Because of the limitations on how often the data can be extracted with API-endpoints in DSA_ tables, the following Execution job failed previously.
I wanted to exclude the tables that are already updated so i have defined the tables that i dont want to run. Is this the right way to do it?  

 

 

Dear @aftabp ,
I would recon this would work well. By excluding the tables you dont want to run you make sure that the API does not gets requested more then it should.

If you just want to run one or two table from the DSA on you could either create a new perspective which is not dynamic or just put in the table you want to run from the DSA (to MDW and semantic layer).
It just depends how any table you have which indicates how much work it is to do and maintain.

Hope this helps

= Daniel


Hi @aftabp 

I have seen that excluding complete areas makes the executions a bit slow. It checks all the tables in each part that is excluded which takes some time.

So this will work when it mainly is individual tables you exclude, but be slower when adding whole areas.

So think about the perspective you added there. It may be OK with a perspective, where I mainly have seen the issues is if you add a perspective to be excluded and then add a DWH or all semantic models in the exclude area.


@Thomas Lind 
Execuse my ignorance but by area you mean exclude the whole DSA?

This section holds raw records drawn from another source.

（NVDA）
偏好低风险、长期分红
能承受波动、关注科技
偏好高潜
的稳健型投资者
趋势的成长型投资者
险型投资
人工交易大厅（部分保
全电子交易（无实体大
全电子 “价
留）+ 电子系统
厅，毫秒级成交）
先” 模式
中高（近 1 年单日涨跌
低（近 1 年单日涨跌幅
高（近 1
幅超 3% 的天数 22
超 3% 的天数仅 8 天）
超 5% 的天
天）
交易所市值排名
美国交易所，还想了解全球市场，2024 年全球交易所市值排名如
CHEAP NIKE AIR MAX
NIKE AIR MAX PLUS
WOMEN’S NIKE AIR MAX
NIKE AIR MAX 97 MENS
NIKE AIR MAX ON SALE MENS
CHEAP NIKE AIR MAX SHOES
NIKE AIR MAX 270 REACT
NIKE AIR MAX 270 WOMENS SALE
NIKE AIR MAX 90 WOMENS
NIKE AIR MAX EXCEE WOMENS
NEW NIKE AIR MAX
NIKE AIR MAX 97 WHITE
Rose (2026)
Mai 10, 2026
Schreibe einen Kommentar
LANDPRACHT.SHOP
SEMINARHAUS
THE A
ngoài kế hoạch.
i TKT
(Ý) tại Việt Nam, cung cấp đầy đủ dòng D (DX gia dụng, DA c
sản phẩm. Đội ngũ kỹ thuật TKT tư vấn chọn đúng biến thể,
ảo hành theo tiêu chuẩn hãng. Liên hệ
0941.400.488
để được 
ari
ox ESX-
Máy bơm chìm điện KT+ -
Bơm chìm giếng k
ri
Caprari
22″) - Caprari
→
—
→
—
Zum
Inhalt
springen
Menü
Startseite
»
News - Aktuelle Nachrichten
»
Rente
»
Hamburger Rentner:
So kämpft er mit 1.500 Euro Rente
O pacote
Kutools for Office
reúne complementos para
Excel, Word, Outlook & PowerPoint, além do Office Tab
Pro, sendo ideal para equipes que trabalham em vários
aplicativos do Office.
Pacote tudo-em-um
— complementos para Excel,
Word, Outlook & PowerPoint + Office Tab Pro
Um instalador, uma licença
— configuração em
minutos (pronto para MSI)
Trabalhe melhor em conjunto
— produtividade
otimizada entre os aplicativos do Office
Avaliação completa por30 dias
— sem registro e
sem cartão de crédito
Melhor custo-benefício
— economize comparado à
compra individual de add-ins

The view is in DSA so wouldnt excluding DSA would also exclude the update of the view?

Or, how do you mean?


 

 

Hi @aftabp 

Yes I meant something like the whole DSA Data Warehouse. My point was that it was better to exclude individual tables compared to areas, so this setup

would be faster than this setup

This is because it does not have to read all the redundant tables in the DSA. It will read all of them and find that they are to be skipped even though they weren’t going to be executed in the first place.